Exercise instructions
Copy all the rows below, switching every "lithium-ion battery" to "Li-ion battery" and keeping everything else the same; leave the pictures out.

Dataset extract

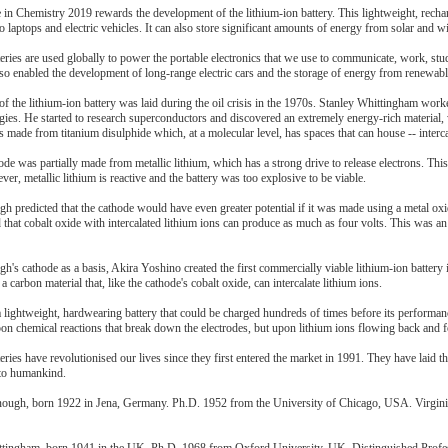
 in Chemistry 2019 rewards the development of the lithium-ion battery. This lightweight, rech
 laptops and electric vehicles. It can also store significant amounts of energy from solar and w
eries are used globally to power the portable electronics that we use to communicate, work, st
lso enabled the development of long-range electric cars and the storage of energy from renewab
f the lithium-ion battery was laid during the oil crisis in the 1970s. Stanley Whittingham work
ies. He started to research superconductors and discovered an extremely energy-rich material, 
s made from titanium disulphide which, at a molecular level, has spaces that can house -- intercal
ode was partially made from metallic lithium, which has a strong drive to release electrons. This re
er, metallic lithium is reactive and the battery was too explosive to be viable.
predicted that the cathode would have even greater potential if it was made using a metal oxid
 that cobalt oxide with intercalated lithium ions can produce as much as four volts. This was
s cathode as a basis, Akira Yoshino created the first commercially viable lithium-ion battery i
a carbon material that, like the cathode's cobalt oxide, can intercalate lithium ions.
 lightweight, hardwearing battery that could be charged hundreds of times before its performance
pon chemical reactions that break down the electrodes, but upon lithium ions flowing back and 
eries have revolutionised our lives since they first entered the market in 1991. They have laid the
 to humankind.
ugh, born 1922 in Jena, Germany. Ph.D. 1952 from the University of Chicago, USA. Virginia 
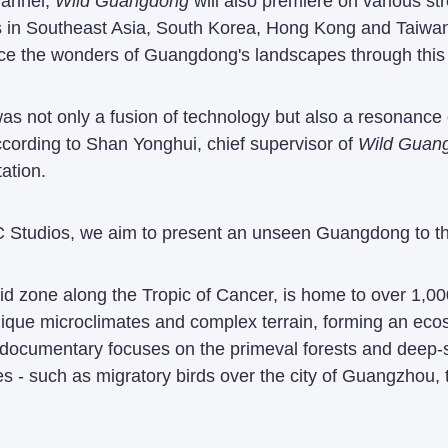
hannel,
Wild Guangdong
will also premiere on various st
s in Southeast Asia, South Korea, Hong Kong and Taiwan.
nce the wonders of Guangdong's landscapes through this
s not only a fusion of technology but also a resonance o
cording to Shan Yonghui, chief supervisor of
Wild Guan
ation.
C Studios, we aim to present an unseen Guangdong to th
rid zone along the Tropic of Cancer, is home to over 1,
 unique microclimates and complex terrain, forming an e
 documentary focuses on the primeval forests and deep-se
ges - such as migratory birds over the city of Guangzhou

Solution below
 in Chemistry 2019 rewards the development of the Li-ion battery. This lightweight, rech
 laptops and electric vehicles. It can also store significant amounts of energy from solar and w
eries are used globally to power the portable electronics that we use to communicate, work, st
lso enabled the development of long-range electric cars and the storage of energy from renewab
f the Li-ion battery was laid during the oil crisis in the 1970s. Stanley Whittingham work
ies. He started to research superconductors and discovered an extremely energy-rich material, 
s made from titanium disulphide which, at a molecular level, has spaces that can house -- intercal
ode was partially made from metallic lithium, which has a strong drive to release electrons. This re
er, metallic lithium is reactive and the battery was too explosive to be viable.
predicted that the cathode would have even greater potential if it was made using a metal oxid
 that cobalt oxide with intercalated lithium ions can produce as much as four volts. This was
s cathode as a basis, Akira Yoshino created the first commercially viable Li-ion battery i
a carbon material that, like the cathode's cobalt oxide, can intercalate lithium ions.
 lightweight, hardwearing battery that could be charged hundreds of times before its performance
pon chemical reactions that break down the electrodes, but upon lithium ions flowing back and 
eries have revolutionised our lives since they first entered the market in 1991. They have laid the
 to humankind.
ugh, born 1922 in Jena, Germany. Ph.D. 1952 from the University of Chicago, USA. Virginia 
hannel,
Wild Guangdong
will also premiere on various st
s in Southeast Asia, South Korea, Hong Kong and Taiwan.
nce the wonders of Guangdong's landscapes through this
s not only a fusion of technology but also a resonance o
cording to Shan Yonghui, chief supervisor of
Wild Guan
ation.
C Studios, we aim to present an unseen Guangdong to th
rid zone along the Tropic of Cancer, is home to over 1,
 unique microclimates and complex terrain, forming an e
 documentary focuses on the primeval forests and deep-se
ges - such as migratory birds over the city of Guangzhou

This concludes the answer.